§ WORK ORDER
Copy, word for word, each line of the data below from the first through the line containing "nose: (233, 65)", and stop there.

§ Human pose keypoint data

========================

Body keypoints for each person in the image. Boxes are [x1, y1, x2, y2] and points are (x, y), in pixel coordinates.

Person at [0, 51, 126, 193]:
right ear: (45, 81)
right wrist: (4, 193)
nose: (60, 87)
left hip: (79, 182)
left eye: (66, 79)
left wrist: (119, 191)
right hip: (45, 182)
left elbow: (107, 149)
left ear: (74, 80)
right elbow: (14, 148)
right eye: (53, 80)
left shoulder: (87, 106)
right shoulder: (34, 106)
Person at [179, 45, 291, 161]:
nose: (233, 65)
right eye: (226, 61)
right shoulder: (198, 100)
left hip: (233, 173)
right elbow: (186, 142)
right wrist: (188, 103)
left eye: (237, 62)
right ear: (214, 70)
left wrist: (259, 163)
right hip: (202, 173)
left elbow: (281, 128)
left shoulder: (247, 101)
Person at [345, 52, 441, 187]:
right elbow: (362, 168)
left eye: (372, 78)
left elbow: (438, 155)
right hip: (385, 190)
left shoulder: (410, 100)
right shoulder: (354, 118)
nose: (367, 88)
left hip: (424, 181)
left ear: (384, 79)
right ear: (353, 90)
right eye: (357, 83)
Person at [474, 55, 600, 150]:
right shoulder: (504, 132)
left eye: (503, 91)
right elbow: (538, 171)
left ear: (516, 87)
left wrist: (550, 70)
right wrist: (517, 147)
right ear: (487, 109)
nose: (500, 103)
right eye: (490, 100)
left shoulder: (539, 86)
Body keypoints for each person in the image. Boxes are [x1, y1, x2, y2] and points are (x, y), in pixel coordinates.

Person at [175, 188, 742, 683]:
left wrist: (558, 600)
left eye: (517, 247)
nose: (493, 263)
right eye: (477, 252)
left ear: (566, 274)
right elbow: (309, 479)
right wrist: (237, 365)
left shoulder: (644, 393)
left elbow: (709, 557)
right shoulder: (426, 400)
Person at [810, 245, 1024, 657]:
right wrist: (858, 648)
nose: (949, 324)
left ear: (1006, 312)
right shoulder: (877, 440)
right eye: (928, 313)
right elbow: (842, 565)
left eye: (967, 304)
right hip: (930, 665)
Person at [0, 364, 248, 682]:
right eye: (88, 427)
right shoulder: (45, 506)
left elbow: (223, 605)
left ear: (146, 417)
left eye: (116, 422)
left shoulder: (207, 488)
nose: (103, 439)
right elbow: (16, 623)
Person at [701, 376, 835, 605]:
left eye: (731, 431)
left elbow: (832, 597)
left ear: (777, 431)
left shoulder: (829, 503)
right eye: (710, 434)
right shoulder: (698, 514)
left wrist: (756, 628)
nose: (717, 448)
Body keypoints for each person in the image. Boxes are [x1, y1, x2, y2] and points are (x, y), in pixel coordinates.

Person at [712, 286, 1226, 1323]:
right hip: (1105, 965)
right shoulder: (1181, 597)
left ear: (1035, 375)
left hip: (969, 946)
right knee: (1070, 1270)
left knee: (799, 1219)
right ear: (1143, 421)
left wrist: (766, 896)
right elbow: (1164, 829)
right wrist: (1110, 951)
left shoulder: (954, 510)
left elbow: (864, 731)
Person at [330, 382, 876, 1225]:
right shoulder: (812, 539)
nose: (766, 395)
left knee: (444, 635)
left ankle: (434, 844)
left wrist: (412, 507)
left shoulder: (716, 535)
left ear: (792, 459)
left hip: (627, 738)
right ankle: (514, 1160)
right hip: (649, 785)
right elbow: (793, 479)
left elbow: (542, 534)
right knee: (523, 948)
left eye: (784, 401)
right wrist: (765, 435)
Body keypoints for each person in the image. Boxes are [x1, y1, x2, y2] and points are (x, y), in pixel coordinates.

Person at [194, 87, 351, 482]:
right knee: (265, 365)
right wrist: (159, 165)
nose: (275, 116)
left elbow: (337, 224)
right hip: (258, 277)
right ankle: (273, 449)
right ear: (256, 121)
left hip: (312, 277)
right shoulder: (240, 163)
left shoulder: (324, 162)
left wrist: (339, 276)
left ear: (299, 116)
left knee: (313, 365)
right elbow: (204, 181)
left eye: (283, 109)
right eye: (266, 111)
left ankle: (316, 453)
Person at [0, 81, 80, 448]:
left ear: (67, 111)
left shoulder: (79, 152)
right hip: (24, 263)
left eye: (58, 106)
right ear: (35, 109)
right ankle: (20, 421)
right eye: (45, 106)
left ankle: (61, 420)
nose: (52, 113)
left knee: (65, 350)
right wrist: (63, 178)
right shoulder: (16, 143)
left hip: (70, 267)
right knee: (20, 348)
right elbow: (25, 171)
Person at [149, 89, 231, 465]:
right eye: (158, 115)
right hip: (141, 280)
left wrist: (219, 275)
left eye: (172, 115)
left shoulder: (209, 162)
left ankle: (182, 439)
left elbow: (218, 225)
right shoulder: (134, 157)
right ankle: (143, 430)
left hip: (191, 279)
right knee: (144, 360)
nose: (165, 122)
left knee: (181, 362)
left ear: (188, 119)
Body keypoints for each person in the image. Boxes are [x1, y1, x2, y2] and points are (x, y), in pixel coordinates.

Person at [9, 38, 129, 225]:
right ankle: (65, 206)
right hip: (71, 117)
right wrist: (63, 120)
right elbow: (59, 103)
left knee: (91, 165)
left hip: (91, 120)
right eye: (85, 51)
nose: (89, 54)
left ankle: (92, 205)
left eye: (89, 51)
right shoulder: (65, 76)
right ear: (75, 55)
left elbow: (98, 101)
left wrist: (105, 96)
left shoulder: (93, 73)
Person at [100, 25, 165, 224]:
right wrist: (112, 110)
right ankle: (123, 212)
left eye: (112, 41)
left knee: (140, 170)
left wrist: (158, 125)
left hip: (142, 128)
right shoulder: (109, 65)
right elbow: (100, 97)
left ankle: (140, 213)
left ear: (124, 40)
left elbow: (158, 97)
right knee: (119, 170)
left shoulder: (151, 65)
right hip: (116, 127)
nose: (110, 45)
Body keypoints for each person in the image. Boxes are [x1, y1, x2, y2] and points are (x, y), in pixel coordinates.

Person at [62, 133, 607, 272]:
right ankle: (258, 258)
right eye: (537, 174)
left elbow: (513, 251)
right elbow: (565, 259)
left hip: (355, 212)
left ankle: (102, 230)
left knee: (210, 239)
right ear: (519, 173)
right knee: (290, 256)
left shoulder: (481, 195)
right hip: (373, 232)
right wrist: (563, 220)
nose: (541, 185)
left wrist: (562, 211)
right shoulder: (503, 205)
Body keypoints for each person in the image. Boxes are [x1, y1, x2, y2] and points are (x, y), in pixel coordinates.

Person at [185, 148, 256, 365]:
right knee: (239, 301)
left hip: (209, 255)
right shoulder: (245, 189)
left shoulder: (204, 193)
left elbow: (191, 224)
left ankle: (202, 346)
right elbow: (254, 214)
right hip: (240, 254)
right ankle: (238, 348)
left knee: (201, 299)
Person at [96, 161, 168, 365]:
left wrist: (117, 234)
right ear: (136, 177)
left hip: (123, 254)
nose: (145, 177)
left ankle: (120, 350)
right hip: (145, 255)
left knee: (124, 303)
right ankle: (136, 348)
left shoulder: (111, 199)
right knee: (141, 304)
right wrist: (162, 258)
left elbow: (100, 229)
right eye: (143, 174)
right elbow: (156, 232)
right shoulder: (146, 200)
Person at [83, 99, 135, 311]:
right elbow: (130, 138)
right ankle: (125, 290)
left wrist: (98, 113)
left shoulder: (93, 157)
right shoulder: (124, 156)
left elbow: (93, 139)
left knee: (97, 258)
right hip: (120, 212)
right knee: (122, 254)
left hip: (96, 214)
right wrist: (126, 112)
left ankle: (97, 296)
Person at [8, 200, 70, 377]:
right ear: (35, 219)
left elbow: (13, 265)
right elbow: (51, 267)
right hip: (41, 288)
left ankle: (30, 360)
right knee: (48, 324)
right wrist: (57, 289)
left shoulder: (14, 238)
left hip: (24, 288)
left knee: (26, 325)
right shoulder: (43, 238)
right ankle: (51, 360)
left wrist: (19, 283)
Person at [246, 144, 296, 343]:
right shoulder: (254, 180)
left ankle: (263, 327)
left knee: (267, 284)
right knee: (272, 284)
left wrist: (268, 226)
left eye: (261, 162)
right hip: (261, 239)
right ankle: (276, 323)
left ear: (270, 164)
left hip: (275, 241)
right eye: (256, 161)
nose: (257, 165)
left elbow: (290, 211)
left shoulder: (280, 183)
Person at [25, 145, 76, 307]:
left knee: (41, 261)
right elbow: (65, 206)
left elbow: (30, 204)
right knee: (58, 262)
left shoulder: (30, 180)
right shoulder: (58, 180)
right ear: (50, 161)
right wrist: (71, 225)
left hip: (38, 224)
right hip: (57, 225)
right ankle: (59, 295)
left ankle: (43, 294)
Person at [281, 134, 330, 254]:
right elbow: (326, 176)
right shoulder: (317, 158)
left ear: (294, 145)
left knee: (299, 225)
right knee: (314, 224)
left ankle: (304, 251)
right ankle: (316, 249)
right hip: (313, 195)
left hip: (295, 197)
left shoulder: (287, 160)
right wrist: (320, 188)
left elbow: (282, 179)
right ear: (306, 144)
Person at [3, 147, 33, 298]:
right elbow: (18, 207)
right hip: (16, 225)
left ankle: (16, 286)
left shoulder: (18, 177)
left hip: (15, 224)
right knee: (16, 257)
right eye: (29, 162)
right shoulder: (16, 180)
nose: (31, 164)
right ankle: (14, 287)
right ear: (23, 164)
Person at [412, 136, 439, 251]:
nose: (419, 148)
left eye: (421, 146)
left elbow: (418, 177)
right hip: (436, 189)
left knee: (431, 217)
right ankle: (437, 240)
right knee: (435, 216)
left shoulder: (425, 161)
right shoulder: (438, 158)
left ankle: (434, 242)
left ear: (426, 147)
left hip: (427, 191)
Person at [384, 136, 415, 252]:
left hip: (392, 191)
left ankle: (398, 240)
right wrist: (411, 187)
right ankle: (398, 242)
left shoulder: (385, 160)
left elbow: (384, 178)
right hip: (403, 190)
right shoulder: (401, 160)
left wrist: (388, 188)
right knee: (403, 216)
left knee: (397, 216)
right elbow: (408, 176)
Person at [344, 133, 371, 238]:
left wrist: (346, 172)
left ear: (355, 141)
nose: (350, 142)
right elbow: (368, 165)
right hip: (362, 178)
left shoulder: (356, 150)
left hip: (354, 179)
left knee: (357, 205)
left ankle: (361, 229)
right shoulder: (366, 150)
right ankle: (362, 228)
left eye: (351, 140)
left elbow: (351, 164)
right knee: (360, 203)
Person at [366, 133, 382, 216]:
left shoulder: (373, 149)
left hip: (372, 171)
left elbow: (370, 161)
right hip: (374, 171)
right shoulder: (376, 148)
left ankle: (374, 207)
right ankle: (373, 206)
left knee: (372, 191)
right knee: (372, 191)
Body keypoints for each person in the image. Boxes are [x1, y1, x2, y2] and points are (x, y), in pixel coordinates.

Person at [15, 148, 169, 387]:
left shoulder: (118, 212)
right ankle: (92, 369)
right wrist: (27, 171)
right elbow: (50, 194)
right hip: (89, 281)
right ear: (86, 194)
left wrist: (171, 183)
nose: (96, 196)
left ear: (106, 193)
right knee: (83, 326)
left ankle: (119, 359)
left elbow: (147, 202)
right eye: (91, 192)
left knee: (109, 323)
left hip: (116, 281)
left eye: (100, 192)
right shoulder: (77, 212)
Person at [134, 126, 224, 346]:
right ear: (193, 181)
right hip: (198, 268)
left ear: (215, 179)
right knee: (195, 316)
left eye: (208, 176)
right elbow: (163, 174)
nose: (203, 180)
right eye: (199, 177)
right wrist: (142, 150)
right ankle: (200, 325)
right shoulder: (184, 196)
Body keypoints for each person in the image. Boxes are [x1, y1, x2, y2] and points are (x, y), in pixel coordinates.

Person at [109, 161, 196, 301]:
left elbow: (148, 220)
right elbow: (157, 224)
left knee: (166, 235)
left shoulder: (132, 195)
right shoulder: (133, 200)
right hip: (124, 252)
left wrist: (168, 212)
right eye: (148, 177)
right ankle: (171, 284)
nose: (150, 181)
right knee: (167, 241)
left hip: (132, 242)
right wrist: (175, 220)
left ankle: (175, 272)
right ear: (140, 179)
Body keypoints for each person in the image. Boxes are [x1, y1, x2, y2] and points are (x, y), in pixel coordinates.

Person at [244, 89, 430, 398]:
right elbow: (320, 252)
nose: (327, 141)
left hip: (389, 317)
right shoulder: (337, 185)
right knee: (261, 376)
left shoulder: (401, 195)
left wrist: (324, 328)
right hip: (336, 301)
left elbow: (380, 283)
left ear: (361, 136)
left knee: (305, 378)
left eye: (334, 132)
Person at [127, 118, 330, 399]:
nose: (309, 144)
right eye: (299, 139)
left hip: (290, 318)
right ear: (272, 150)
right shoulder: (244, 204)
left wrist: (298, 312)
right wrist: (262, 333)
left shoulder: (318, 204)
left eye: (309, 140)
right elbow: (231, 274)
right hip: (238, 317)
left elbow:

========================

§ RESPONSE TO THIS EXERCISE
Body keypoints for each person in the image. Boxes are [x1, y1, x2, y2] and points are (x, y), in pixel coordinates.

Person at [0, 51, 126, 193]:
right ear: (45, 81)
right wrist: (4, 193)
nose: (60, 87)
left hip: (79, 182)
left eye: (66, 79)
left wrist: (119, 191)
right hip: (45, 182)
left elbow: (107, 149)
left ear: (74, 80)
right elbow: (14, 148)
right eye: (53, 80)
left shoulder: (87, 106)
right shoulder: (34, 106)
Person at [179, 45, 291, 161]:
nose: (233, 65)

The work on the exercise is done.